The ETF talk comes as a number of analysts have suddenly turned very bullish on aluminum prices. Citigroup, Morgan Stanley and Societe Generale have all recently raised price targets on aluminum, predicting gains of anywhere from 10 to 25%.
One of the cited reasons for the banks' enthusiasm is the relative underperformance of aluminum compared to other metals. Al is up about 55% from its bottom late in 2008. In the same period copper is up 140%, gold and nickel have gained 70%, and zinc 60%.
Although many analysts back this up with talk about excellent fundamentals for aluminum, the "Al frenzy" is starting to look like a classic sector rotation.
Prior to the financial crisis in 2008, investment banks made a lot of money playing the rotation game. It's a simple concept. Get on board with a particular metal. Create excitement and structure investment products (like ETFs) to bring money into the physical commodity and the companies that produce and explore for it. Watch prices for all these investments appreciate.

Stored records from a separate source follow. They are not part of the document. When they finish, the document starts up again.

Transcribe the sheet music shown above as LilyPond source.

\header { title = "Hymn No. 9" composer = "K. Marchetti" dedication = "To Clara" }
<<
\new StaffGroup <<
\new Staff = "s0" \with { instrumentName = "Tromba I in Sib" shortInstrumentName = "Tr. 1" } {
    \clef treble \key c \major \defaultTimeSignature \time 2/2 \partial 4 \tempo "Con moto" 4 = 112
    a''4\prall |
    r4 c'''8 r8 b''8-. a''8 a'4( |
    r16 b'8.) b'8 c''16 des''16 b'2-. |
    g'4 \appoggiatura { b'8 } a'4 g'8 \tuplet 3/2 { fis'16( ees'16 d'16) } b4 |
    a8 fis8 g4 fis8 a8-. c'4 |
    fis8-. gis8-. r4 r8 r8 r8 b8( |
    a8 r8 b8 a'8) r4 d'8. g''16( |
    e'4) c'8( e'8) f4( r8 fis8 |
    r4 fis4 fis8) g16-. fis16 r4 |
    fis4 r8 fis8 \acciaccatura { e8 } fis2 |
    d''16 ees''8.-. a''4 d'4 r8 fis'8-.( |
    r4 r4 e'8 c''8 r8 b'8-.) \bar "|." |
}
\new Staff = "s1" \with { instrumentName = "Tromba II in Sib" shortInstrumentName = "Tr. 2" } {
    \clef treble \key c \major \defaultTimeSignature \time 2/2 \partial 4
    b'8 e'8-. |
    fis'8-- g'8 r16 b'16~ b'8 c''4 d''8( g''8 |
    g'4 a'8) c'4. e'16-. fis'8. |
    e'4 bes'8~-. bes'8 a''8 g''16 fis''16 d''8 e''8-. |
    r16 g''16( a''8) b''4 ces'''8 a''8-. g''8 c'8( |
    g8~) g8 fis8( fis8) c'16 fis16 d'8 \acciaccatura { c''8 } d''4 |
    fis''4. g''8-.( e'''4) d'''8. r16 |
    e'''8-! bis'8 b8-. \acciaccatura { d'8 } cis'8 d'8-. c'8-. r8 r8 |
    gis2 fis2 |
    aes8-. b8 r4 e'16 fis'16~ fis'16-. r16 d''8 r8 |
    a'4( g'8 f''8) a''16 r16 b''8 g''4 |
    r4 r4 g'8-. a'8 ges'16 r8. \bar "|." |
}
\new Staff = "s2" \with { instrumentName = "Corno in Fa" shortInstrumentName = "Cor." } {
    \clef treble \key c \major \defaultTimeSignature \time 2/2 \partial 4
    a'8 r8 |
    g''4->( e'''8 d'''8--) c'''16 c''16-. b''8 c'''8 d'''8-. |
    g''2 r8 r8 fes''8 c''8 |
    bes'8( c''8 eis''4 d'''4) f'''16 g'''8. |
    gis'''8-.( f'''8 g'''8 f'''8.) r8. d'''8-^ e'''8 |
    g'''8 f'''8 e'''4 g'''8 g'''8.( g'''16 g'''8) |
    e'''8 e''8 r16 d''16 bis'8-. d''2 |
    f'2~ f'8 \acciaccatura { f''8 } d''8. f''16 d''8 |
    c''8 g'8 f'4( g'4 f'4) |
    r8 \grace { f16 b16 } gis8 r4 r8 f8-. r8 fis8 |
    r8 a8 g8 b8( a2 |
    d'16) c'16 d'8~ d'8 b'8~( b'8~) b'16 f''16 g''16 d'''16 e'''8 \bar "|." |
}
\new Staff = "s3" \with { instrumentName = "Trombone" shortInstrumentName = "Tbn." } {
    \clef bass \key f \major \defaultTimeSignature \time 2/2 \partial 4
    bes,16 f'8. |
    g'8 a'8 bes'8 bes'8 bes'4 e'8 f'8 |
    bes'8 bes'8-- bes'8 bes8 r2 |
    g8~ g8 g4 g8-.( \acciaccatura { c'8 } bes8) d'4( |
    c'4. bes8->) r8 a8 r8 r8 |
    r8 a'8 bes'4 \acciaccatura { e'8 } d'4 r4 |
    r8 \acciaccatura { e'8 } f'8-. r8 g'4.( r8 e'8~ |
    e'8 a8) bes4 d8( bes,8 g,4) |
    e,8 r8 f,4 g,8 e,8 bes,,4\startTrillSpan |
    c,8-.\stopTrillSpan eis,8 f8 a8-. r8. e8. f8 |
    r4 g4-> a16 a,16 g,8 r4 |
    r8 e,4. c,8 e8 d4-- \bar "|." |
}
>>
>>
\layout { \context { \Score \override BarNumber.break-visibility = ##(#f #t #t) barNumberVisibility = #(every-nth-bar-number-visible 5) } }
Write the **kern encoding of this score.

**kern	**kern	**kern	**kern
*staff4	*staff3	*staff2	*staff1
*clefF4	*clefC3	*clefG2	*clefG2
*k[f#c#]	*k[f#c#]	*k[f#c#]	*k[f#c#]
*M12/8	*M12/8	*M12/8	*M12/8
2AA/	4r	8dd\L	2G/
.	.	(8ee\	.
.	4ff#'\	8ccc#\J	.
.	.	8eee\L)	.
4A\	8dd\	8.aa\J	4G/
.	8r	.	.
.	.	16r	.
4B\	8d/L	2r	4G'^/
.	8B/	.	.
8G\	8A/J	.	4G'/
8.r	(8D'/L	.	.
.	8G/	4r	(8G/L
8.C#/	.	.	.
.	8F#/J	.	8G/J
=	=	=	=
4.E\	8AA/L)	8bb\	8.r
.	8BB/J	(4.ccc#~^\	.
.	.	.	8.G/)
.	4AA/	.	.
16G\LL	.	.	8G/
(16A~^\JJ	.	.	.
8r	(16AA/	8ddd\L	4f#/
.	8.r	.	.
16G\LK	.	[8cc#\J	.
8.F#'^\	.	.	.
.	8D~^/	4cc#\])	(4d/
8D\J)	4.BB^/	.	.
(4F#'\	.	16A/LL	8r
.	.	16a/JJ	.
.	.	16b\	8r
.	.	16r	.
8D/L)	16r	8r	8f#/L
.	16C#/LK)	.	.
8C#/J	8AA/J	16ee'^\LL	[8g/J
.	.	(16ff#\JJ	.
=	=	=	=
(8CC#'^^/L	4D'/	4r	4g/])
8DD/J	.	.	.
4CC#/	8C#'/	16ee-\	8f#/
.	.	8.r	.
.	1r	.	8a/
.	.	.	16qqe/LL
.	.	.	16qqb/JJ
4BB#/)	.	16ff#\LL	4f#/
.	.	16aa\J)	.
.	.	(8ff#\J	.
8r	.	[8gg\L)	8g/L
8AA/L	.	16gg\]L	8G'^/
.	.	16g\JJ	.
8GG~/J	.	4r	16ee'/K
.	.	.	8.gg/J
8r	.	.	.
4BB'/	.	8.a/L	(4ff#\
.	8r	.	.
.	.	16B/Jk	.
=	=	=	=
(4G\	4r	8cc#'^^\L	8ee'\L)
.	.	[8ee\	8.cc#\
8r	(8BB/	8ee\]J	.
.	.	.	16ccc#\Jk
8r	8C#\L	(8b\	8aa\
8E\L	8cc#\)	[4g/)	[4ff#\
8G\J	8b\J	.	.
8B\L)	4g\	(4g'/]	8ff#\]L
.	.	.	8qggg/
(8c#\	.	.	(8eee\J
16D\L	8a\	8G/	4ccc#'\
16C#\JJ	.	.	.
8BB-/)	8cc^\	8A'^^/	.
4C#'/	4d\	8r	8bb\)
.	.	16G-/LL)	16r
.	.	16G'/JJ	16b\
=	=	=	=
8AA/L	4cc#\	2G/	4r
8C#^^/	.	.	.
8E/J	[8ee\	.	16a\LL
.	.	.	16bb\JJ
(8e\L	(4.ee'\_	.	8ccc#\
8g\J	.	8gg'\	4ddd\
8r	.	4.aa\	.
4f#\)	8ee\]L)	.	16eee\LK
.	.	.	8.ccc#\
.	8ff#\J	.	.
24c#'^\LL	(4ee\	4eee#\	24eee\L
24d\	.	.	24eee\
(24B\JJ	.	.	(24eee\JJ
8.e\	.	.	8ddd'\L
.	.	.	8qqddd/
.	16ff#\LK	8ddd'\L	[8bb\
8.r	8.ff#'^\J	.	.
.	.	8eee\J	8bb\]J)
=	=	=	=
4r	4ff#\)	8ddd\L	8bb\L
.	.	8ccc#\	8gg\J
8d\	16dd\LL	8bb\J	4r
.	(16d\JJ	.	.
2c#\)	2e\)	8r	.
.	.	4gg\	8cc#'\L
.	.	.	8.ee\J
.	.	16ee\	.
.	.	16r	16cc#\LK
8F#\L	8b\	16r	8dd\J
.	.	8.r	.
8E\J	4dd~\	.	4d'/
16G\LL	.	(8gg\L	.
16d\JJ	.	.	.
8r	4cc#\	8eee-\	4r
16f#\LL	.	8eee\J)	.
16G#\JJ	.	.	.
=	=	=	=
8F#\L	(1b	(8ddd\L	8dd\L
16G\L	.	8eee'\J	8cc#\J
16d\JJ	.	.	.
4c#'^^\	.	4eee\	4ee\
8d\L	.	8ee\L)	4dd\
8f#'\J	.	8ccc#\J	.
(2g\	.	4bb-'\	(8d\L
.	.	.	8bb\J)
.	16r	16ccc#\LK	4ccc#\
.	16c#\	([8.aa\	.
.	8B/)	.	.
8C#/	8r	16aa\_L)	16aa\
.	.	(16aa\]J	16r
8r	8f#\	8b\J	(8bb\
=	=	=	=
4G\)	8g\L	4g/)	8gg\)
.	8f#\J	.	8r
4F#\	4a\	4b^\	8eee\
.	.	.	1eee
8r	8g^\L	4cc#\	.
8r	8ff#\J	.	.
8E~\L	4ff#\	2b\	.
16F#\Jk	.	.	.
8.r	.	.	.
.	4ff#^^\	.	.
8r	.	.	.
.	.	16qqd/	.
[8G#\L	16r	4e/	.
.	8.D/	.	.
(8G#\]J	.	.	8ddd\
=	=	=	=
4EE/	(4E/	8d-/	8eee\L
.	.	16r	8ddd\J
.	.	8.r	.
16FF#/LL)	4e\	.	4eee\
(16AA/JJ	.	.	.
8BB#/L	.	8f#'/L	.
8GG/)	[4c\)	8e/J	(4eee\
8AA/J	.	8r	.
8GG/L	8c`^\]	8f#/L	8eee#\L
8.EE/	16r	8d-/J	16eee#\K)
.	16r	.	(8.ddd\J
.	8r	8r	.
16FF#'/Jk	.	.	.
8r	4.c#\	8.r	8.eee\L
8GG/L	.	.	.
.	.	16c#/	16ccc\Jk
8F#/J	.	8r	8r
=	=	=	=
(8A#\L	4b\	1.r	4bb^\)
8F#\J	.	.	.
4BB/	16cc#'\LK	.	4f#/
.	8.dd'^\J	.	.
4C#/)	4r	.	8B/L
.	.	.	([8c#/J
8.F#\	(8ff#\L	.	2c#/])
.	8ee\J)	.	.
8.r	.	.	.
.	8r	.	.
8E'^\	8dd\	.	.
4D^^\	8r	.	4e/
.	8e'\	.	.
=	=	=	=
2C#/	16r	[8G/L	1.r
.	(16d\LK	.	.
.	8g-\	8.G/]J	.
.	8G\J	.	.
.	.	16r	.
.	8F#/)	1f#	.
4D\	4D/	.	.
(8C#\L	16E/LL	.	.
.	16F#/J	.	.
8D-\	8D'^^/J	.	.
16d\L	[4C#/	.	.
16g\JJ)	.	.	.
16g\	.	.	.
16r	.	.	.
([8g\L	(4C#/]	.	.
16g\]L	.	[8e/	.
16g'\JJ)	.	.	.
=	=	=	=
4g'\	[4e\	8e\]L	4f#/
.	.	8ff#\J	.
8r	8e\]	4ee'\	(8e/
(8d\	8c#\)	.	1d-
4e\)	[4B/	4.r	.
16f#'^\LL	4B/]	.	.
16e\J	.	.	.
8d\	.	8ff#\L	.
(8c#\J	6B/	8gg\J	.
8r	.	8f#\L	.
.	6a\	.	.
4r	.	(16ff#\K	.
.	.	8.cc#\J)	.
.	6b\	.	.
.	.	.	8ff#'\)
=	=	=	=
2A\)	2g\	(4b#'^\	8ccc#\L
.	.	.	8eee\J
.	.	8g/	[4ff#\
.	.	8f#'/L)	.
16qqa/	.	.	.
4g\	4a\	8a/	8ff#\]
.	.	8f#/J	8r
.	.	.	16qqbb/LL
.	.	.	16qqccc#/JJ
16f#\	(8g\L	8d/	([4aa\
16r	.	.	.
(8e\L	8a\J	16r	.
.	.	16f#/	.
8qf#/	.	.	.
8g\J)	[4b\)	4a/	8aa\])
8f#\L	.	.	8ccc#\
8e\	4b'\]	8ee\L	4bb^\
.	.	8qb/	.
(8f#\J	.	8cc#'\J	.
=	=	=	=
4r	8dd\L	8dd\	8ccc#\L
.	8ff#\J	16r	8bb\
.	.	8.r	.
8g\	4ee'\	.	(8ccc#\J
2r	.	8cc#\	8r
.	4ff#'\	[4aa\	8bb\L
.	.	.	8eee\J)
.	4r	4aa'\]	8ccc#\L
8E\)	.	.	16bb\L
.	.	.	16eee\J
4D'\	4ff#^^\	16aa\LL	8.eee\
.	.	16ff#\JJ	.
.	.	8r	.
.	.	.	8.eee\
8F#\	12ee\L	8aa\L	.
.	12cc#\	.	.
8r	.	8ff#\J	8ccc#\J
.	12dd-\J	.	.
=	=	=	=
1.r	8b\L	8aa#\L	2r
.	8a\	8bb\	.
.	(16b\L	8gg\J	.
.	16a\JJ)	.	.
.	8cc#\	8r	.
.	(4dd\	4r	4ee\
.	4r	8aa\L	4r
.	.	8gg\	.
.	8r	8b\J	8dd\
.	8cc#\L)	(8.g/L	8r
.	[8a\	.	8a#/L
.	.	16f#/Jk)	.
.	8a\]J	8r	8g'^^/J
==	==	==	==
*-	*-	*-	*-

Eventually the chosen sector starts to top out. Investors grow tired of the story and money stops flowing in. Time to rotate. Find a new commodity, preferably one that hasn't got much press recently and will seem new and exciting to investors. Begin talking it up and creating new investment products.
The rotation becomes self-reinforcing the longer it goes on. Investors remember the spectacular run the previous hot metal enjoyed. So when a new and upcoming metal is presented to them, they want to be first in. It thus becomes easier and easier to sell people "the latest thing".
Usually these "mini-manias" are based on some truth and fundamentals (most good scams are). But at the heart they are Ponzi schemes, relying on incoming investors to make money for the people who previously bought in. Fundamental valuation is a distant consideration.
This cycle has happened in the past with commodities such as uranium, molybdenum (twice), rare earth elements, lithium, potash and nickel. Notice how these are all somewhat obscure, giving investors the impression they are getting in on something secret and exciting.
Aluminum also fits this bill. It's not a commodity we generally hear much about, aside from recycling pop cans. And conveniently, the metal hasn't had any kind of investor boom during the current commodities bull market. In short, it's ripe for an introduction to center stage.
Maybe I'm wrong and the investment bankers really are seeing bright things in the fundamental future for aluminum. But many of the pro-Al arguments are inane.
Morgan Stanley recently noted that large aluminum inventories on the London Metal Exchange are not cause for concern. The reason? As much as 80% of this metal is tied up by investors in long-term financing deals. Meaning the metal can't hit the market tomorrow, crushing prices.
This is true. But investors will (by definition) sell at some point. They are not end users, who buy aluminum and never send it back to market. The fact that such huge volumes of aluminum are held for investment purposes mean that all of this metal will return to market at some point. Yes, it's tied up for the moment. But how many weeks or months do we have until financing deals mature and metal starts dribbling out, putting a damper on prices?
The sudden and concerted bullish consensus on aluminum smacks of financial games, rather than a fundamental rally. Undoubtedly some will make money on this. But it's critical to get in on the upswing and get out before the inevitable downslide.